By Amy Cherry 3:04pm, October 10, 2013 - Updated 5:23pm, October 10, 2013
WDEL's Amy Cherry talks with Raetta McCall, a public member of the Blue Ribbon Task Force that's studying whether to open up Family Court.A Blue Ribbon Task Force holds its first meeting on whether to open up proceedings in Delaware Family Court.
WDEL's Amy Cherry reports.
Raetta McCall, a public member of the task force, says she's been told many times that she can't enter Protection from Abuse (PFA) hearings, one of the few proceedings that is actually open in Delaware Family Court.
To that, task force member and Family Court Chief Judge Chandlee Kuhn said during the meeting, "Sounds like I have a significant training issue."

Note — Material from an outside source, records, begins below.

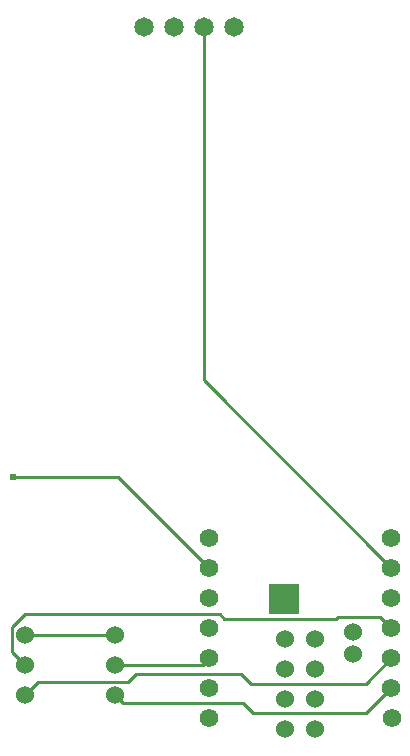
<source format=gbl>
G04 Layer: BottomLayer*
G04 EasyEDA v6.5.51, 2025-12-08 14:24:17*
G04 98b1bcbd0d5e4b16acd7f0c7b3cc8b20,5c2208001c9440858be6b933671931b3,10*
G04 Gerber Generator version 0.2*
G04 Scale: 100 percent, Rotated: No, Reflected: No *
G04 Dimensions in millimeters *
G04 leading zeros omitted , absolute positions ,4 integer and 5 decimal *
%FSLAX45Y45*%
%MOMM*%

%ADD10C,0.2540*%
%ADD11C,1.5240*%
%ADD12C,1.5748*%
%ADD13C,1.5750*%
%ADD14R,2.5000X2.5000*%
%ADD15R,0.0130X2.5000*%
%ADD16C,1.6500*%
%ADD17C,0.6100*%

%LPD*%
D10*
X1917702Y1765297D02*
G01*
X2659915Y1765297D01*
X2716405Y1821787D01*
X1917702Y2019297D02*
G01*
X1155702Y2019297D01*
X1155702Y1765297D02*
G01*
X1046228Y1874771D01*
X1046228Y2083610D01*
X1154686Y2192068D01*
X2801876Y2192068D01*
X2841678Y2152266D01*
X3784297Y2152266D01*
X3800782Y2168751D01*
X4163443Y2168751D01*
X4256407Y2075787D01*
X1155702Y1511297D02*
G01*
X1265811Y1621406D01*
X2027760Y1621406D01*
X2096137Y1689783D01*
X2986788Y1689783D01*
X3072259Y1604312D01*
X4038932Y1604312D01*
X4256407Y1821787D01*
X4256407Y1567787D02*
G01*
X4042158Y1353538D01*
X3088439Y1353538D01*
X3001190Y1440787D01*
X1988212Y1440787D01*
X1917702Y1511297D01*
X1056617Y3357547D02*
G01*
X1942645Y3357547D01*
X2716405Y2583787D01*
X2667002Y7162797D02*
G01*
X2667002Y4173192D01*
X4256407Y2583787D01*
D11*
G01*
X3346399Y2323795D03*
G01*
X3352393Y1983587D03*
G01*
X3606393Y1983587D03*
G01*
X3606393Y1729587D03*
G01*
X3352393Y1729587D03*
G01*
X3356889Y1475587D03*
G01*
X3610889Y1475587D03*
G01*
X3356889Y1221587D03*
G01*
X3610889Y1221587D03*
G01*
X3928694Y2046833D03*
G01*
X3928694Y1858035D03*
D12*
G01*
X2716402Y2837789D03*
G01*
X2716402Y2583789D03*
G01*
X2716402Y2329789D03*
G01*
X2716402Y2075789D03*
G01*
X2716402Y1821789D03*
G01*
X2716402Y1567789D03*
G01*
X2716402Y1313814D03*
G01*
X4256404Y2837789D03*
G01*
X4256404Y2583789D03*
G01*
X4256404Y2329789D03*
D13*
G01*
X4256404Y2075789D03*
G01*
X4256404Y1821789D03*
G01*
X4256404Y1567789D03*
G01*
X4258614Y1313814D03*
D14*
G01*
X3346399Y2323795D03*
D16*
G01*
X2159000Y7162800D03*
G01*
X2413000Y7162800D03*
G01*
X2667000Y7162800D03*
G01*
X2921000Y7162800D03*
D11*
G01*
X1155700Y1511300D03*
G01*
X1155700Y1765300D03*
G01*
X1155700Y2019300D03*
G01*
X1917700Y1511300D03*
G01*
X1917700Y1765300D03*
G01*
X1917700Y2019300D03*
D17*
G01*
X1056614Y3357549D03*
M02*

</source>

"I'll go back and make sure that all of our staff are trained, and that is clear that they need to be following within the security boundaries what is presumptively open and what is presumptively closed," says Kuhn.
She has issued an Administrative Directive, as promised, Thursday. The front page of the Delaware Family Court website now addresses the issue. This public document also addresses what proceedings are currently open and closed in Family Court.

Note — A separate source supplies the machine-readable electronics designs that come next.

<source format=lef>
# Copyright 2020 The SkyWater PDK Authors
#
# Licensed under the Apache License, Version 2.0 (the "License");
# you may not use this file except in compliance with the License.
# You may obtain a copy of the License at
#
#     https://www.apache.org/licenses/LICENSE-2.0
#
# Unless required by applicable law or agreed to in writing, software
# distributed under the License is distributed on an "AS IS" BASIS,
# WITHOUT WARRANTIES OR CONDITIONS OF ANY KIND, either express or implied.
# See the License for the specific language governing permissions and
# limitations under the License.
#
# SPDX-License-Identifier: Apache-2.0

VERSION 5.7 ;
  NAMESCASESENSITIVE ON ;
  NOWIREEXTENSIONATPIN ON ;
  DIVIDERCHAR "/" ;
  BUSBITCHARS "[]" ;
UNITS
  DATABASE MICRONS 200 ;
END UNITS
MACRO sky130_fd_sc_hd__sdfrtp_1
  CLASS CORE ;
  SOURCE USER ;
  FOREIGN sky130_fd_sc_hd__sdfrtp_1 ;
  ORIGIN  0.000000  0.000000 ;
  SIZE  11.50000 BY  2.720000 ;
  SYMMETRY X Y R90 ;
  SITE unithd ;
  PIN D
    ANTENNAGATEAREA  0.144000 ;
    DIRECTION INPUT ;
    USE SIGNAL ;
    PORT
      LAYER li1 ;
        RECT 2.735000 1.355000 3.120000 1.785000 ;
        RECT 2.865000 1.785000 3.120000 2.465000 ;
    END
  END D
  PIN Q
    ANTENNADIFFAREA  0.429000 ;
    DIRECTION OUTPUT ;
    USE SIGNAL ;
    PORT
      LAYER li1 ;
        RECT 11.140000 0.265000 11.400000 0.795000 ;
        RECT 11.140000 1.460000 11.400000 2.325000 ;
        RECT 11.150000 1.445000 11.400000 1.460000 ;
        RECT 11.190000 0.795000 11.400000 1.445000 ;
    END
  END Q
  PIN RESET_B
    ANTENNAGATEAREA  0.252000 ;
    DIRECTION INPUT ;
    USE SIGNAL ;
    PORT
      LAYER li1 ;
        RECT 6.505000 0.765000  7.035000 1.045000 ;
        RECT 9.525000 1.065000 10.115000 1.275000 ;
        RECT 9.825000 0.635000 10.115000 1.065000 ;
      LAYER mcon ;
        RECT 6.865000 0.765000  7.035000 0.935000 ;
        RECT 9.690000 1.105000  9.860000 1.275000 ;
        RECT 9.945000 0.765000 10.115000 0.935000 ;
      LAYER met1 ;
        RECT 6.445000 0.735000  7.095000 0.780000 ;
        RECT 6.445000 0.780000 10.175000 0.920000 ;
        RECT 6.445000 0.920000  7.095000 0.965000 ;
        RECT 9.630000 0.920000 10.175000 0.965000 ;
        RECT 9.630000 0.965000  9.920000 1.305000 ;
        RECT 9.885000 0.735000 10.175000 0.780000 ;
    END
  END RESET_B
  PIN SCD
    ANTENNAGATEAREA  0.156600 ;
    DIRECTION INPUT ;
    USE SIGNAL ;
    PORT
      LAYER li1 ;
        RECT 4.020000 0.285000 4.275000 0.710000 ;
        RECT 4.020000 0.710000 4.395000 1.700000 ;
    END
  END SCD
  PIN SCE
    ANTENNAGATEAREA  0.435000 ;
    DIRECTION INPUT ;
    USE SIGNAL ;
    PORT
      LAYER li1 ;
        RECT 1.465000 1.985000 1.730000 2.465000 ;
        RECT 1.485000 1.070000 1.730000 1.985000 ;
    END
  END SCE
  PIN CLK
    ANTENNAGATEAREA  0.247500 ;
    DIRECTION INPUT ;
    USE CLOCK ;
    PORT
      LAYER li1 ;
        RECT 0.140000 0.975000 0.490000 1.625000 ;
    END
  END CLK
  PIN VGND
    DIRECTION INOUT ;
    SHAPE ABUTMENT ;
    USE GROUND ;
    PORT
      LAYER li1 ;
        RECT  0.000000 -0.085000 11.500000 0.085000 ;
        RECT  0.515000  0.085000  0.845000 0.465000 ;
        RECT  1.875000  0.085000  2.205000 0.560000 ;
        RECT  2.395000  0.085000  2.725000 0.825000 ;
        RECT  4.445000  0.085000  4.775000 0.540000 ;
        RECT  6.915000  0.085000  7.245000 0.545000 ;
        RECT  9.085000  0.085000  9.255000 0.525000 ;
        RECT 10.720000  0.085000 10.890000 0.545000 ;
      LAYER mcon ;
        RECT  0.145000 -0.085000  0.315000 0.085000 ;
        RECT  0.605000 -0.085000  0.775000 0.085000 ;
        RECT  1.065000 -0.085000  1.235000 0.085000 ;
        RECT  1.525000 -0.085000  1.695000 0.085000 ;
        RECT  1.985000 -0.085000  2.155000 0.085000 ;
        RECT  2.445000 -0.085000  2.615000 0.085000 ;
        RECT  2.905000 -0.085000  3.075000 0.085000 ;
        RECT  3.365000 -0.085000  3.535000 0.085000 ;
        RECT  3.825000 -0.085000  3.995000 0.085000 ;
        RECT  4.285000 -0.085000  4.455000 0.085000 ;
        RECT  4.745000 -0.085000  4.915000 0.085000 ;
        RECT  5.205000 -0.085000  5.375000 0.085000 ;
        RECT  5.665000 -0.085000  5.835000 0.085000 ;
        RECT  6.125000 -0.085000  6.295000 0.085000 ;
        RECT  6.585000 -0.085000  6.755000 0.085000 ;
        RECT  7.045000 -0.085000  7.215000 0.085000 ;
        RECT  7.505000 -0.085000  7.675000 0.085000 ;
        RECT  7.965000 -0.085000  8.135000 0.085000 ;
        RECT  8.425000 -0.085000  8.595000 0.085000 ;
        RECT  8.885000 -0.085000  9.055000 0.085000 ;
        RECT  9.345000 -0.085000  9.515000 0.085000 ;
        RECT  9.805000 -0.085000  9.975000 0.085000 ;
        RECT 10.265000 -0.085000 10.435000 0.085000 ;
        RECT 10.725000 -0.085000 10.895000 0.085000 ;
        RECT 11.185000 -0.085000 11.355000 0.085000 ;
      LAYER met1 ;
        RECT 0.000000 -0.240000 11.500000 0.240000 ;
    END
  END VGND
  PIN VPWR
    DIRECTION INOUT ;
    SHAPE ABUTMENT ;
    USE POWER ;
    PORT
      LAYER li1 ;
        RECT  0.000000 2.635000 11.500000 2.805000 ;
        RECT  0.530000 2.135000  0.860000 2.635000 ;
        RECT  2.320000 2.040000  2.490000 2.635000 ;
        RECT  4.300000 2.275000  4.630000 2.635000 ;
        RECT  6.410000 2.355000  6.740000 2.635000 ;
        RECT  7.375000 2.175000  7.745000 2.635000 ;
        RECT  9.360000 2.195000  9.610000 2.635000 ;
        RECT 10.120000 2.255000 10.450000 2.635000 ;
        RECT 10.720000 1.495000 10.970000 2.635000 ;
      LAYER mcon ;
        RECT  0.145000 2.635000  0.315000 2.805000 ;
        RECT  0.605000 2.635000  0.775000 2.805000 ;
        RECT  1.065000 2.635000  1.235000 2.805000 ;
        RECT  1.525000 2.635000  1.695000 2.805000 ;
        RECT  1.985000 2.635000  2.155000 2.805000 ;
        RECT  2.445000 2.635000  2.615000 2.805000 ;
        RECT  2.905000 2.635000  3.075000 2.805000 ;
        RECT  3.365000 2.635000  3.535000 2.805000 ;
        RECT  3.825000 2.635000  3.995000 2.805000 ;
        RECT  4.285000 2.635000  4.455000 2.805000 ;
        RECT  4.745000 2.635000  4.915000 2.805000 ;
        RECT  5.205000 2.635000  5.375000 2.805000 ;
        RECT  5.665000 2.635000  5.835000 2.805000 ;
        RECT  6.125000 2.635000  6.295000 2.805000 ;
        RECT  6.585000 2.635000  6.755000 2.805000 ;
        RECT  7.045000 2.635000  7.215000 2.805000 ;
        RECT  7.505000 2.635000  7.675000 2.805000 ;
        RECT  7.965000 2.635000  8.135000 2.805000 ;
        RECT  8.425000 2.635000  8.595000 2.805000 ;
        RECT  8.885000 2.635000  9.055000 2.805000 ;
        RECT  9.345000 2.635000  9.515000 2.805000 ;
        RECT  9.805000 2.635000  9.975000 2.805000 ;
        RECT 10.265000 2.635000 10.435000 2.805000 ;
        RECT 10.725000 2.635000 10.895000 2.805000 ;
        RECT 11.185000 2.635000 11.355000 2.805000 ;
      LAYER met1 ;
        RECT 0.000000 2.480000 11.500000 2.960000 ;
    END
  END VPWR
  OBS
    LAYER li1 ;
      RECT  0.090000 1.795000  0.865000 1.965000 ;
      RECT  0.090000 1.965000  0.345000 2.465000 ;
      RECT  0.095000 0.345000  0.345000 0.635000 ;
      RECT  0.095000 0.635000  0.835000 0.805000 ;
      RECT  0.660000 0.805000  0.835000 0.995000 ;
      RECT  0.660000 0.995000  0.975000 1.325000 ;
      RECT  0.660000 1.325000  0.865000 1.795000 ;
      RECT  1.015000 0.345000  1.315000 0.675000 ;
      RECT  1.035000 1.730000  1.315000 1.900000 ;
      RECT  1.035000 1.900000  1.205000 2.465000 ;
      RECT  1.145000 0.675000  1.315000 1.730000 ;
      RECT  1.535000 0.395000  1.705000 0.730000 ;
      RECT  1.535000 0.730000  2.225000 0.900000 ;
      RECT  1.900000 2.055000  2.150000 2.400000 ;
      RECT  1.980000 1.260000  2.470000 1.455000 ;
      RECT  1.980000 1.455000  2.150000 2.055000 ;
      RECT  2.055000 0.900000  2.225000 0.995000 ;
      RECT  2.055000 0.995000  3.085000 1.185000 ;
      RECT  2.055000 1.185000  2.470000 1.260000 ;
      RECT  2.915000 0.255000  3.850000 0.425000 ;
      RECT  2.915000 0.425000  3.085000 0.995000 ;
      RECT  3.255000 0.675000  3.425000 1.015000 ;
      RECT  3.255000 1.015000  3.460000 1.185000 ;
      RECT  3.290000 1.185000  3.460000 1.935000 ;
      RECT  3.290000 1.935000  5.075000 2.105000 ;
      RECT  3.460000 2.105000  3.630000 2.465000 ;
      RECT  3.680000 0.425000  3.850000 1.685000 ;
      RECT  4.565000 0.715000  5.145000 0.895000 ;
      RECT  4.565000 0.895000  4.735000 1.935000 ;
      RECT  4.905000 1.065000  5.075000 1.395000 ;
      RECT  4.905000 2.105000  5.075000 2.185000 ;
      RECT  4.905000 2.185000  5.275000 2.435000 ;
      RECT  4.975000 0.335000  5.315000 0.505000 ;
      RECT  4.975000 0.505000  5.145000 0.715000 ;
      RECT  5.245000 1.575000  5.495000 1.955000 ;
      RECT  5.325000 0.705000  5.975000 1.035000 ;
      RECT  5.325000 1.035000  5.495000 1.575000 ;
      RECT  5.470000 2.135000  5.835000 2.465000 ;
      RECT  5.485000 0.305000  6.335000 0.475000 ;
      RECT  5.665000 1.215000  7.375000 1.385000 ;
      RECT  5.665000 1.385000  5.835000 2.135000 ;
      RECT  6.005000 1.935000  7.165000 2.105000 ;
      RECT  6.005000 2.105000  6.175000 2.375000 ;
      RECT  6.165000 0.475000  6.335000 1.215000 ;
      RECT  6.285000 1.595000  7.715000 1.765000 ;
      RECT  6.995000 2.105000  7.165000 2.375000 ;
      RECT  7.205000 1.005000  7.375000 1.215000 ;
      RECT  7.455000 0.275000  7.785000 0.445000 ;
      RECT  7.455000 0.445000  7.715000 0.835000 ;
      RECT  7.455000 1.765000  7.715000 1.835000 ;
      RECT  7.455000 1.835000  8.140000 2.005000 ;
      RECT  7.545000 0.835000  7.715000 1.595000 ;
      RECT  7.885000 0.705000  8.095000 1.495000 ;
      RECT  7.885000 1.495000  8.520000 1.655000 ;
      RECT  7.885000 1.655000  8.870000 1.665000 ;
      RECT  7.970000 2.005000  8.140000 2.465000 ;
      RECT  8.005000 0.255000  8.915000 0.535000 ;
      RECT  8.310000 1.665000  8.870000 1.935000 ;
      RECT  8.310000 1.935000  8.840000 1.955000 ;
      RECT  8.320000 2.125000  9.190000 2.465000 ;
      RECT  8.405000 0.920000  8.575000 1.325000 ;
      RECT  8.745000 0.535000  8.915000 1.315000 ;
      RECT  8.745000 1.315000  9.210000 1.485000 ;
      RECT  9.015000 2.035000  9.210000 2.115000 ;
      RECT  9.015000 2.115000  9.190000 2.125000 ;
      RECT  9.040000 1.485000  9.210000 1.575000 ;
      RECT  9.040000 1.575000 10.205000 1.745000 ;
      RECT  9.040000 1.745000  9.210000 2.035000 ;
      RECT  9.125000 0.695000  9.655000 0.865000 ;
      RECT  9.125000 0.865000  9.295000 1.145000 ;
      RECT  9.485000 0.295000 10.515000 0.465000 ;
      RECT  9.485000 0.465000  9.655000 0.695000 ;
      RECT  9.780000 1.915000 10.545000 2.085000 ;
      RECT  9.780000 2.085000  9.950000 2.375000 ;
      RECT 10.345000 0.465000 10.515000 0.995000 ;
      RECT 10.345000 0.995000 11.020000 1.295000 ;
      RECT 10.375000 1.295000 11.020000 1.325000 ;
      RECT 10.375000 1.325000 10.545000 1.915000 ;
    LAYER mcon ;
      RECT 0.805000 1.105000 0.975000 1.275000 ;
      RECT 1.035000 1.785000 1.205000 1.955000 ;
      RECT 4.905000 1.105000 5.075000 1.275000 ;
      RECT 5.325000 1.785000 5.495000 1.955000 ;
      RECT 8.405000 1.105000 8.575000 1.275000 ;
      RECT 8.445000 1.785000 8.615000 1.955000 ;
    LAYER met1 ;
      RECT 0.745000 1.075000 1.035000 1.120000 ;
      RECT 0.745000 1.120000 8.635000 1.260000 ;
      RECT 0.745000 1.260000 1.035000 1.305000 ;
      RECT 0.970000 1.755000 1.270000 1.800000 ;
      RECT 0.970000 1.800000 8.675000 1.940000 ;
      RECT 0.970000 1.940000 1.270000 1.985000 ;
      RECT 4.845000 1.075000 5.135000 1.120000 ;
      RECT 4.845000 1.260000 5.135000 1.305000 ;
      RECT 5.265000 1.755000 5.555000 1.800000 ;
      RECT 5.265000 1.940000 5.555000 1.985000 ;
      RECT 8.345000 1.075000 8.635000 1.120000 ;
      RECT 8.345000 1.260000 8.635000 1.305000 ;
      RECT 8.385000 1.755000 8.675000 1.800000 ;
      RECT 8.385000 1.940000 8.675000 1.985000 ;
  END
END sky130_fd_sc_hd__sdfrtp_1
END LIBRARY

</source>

Kuhn tells WDEL she doesn't view the needed staff training as a large undertaking, but calls it "significant for the public's trust."

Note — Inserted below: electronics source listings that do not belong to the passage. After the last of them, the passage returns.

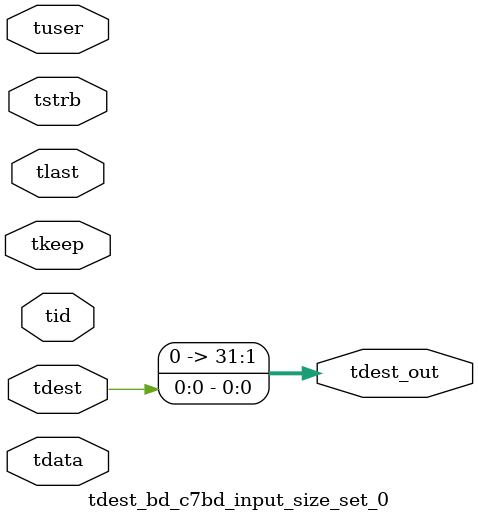
<source format=v>


`timescale 1ps/1ps

module tdest_bd_c7bd_input_size_set_0 #
(
parameter C_S_AXIS_TDATA_WIDTH = 32,
parameter C_S_AXIS_TUSER_WIDTH = 0,
parameter C_S_AXIS_TID_WIDTH   = 0,
parameter C_S_AXIS_TDEST_WIDTH = 0,
parameter C_M_AXIS_TDEST_WIDTH = 32
)
(
input  [(C_S_AXIS_TDATA_WIDTH == 0 ? 1 : C_S_AXIS_TDATA_WIDTH)-1:0     ] tdata,
input  [(C_S_AXIS_TUSER_WIDTH == 0 ? 1 : C_S_AXIS_TUSER_WIDTH)-1:0     ] tuser,
input  [(C_S_AXIS_TID_WIDTH   == 0 ? 1 : C_S_AXIS_TID_WIDTH)-1:0       ] tid,
input  [(C_S_AXIS_TDEST_WIDTH == 0 ? 1 : C_S_AXIS_TDEST_WIDTH)-1:0     ] tdest,
input  [(C_S_AXIS_TDATA_WIDTH/8)-1:0 ] tkeep,
input  [(C_S_AXIS_TDATA_WIDTH/8)-1:0 ] tstrb,
input                                                                    tlast,
output [C_M_AXIS_TDEST_WIDTH-1:0] tdest_out
);

assign tdest_out = {tdest[0:0]};

endmodule


</source>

McCall says she's satisfied, for now, and hopeful the directive would be followed.
"I would hope that it would be. I can't guarantee that because I believe that the information for open and closed court has been out there for eons and it wasn't followed then," says McCall.
So far, the Task Force has voted to keep adoption and child welfare proceedings closed. They've moved to recommend opening up paternity cases to the public, but tabled cases of divorce and child custody to study what's being done in other states.
McCall believes all areas of Family Court should be open.
"There are some issues that I have heard from people with parental rights, and they felt that they were terminated, and they felt that they were terminated unjustly, so if there's nobody in there, then what do they have to go by? Because we only get one chance in that courtroom, and it changes your life," says McCall.
Judge Kuhn cautions this is just the beginning of the discussion.
"I don't think anything is in stone as of yet. I think we are getting additional research in all of the areas," says Kuhn.
Space issues were also discussed at this initial meeting of the Blue Ribbon Task Force.
"The Kent and Sussex courtrooms are not even large enough for all of the interested parties."
But Kuhn admits, space can't be a factor in whether proceedings should be open or closed.
"I think the decision should be based upon what is in the best interest of the public, and then the space issues and security issues should be addressed from there," says Kuhn.
Possible solutions that were discussed include video monitoring rooms when courtrooms are too small to accommodate the public.
The Blue Ribbon Task Force will meet at least twice more before making final recommendations to the General Assembly in February of next year.